生誕150年展で知る「公園の父」本多静六の生涯〜その1〜

本多静六博士は、明治神宮日比谷公園をはじめ全国各地で70箇所以上の造園に携わり、日本の「公園の父」と呼ばれる立志伝中の傑物です。博士の偉業は短いブログでは到底ご紹介しきれないのですが、日比谷公園内にあるみどりのiプラザで開催中(〜10/19まで)の「本多静六生誕150年展」を見学してきたので、この機会に2回に分けて記事にしておこうと思います。

慶応2(1866)年、博士は折原家(現埼玉県久喜市)の6番目の子供として生を受けます。若い時分は書生として働きながら17歳で東京山林学校に入学します。入学したといっても、中学さえ出ていないので成績はビリから2番目だったそうです。ところが、苦学を重ねつつ独特の学習法を編み出し次第に頭角を現していきます。卒業時には優等生として恩賜の銀時計を授かっています。

すでにその頃から傑物の片鱗をのぞかせるところが只者ではありません。縁談が持ち上がったものの結婚する気のない博士は、みずぼらしい身なりで招来の岳父の前に現れ、縁談相手の食事まで平らげたりと蛮行に及びます。ところが却って岳父本多晋に気に入られ、長女詮子さんと結婚し本多家の養子となります。

24歳で農科大学を卒業するとドイツに私費留学、ターラント山林大学を経て、ミュンヘン大学で国家経済学を修め博士号を取得します。現在でも農学部には農業経済学という分野がありますが、ドイツで森林を経済財と見做す思想に触れたことは、彼の人生の方向性を決定的なものにします。

帰国後、大学で教鞭をとる傍ら、様々な国家的事業に参画していくことになります。地吹雪に悩まされる東北地方では初の鉄道防雪林の設置に尽力し、大学演習林の整備も進めます。

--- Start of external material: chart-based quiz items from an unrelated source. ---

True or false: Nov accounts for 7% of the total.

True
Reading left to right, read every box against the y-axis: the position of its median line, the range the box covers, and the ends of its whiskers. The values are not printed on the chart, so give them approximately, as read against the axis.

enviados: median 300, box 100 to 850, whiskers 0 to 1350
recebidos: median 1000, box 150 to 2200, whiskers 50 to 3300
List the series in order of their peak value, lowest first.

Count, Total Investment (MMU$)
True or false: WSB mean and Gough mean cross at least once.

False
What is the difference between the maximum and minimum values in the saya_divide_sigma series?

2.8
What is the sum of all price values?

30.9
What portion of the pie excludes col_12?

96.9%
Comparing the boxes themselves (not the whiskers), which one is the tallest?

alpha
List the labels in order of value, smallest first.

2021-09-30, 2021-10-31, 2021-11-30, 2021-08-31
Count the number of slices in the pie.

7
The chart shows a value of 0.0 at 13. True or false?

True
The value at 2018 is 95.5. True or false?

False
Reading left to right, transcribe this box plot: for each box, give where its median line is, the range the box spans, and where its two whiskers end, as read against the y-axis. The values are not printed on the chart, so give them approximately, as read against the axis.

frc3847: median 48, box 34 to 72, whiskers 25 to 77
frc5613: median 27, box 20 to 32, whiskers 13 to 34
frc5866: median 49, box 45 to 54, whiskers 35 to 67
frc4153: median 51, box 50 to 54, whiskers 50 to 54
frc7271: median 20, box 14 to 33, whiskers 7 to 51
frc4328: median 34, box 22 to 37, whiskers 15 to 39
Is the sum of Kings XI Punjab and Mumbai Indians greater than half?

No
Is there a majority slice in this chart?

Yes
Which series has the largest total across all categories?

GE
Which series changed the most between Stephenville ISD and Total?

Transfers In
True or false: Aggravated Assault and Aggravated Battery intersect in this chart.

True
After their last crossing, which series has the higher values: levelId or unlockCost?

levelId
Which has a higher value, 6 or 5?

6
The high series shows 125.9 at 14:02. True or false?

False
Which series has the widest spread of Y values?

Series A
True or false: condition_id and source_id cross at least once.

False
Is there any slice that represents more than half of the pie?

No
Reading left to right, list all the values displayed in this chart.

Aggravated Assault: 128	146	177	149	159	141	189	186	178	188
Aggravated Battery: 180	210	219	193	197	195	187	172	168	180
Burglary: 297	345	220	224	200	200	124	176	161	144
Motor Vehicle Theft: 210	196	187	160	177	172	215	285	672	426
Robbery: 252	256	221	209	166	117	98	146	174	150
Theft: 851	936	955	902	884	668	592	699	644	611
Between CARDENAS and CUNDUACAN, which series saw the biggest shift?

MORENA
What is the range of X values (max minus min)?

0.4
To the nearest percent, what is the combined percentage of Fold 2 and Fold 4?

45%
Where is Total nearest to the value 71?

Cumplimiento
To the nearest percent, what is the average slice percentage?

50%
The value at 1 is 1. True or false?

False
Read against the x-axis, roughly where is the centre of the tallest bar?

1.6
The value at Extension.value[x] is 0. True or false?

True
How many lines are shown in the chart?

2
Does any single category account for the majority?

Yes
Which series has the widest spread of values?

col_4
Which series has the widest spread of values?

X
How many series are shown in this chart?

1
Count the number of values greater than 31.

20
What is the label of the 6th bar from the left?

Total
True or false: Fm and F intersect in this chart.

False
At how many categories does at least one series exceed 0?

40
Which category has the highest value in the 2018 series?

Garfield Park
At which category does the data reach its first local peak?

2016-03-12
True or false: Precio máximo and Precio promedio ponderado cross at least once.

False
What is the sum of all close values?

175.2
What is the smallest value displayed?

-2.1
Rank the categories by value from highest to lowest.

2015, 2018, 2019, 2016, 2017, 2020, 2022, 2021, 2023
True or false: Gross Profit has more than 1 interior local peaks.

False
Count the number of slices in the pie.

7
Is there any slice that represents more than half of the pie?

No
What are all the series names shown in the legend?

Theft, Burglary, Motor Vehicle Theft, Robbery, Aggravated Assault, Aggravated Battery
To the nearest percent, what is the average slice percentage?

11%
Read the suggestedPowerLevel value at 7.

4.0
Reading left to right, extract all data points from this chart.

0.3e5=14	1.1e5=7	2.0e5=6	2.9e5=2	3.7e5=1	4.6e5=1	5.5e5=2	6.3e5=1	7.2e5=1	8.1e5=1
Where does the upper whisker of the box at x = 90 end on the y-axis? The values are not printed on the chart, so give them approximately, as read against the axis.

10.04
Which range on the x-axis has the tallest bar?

博士が東京山林学校で学び始めたころ、「山林は天保銭より廉い学問」と揶揄されたそうです。そんな不見識に左右されず、海外で学んだ知識を武器に「山林は国家経済の柱である」と博士は考え、山林の効用を説き続けます。展示を見て驚いたのは、明治37(1904)に博士が著した『森林家必携』という小冊子が今なお版を重ね、森林関係者のバイブルとなっていることでした。ちなみに最新改訂版は2003年の発行で73版なのだそうです(写真下)。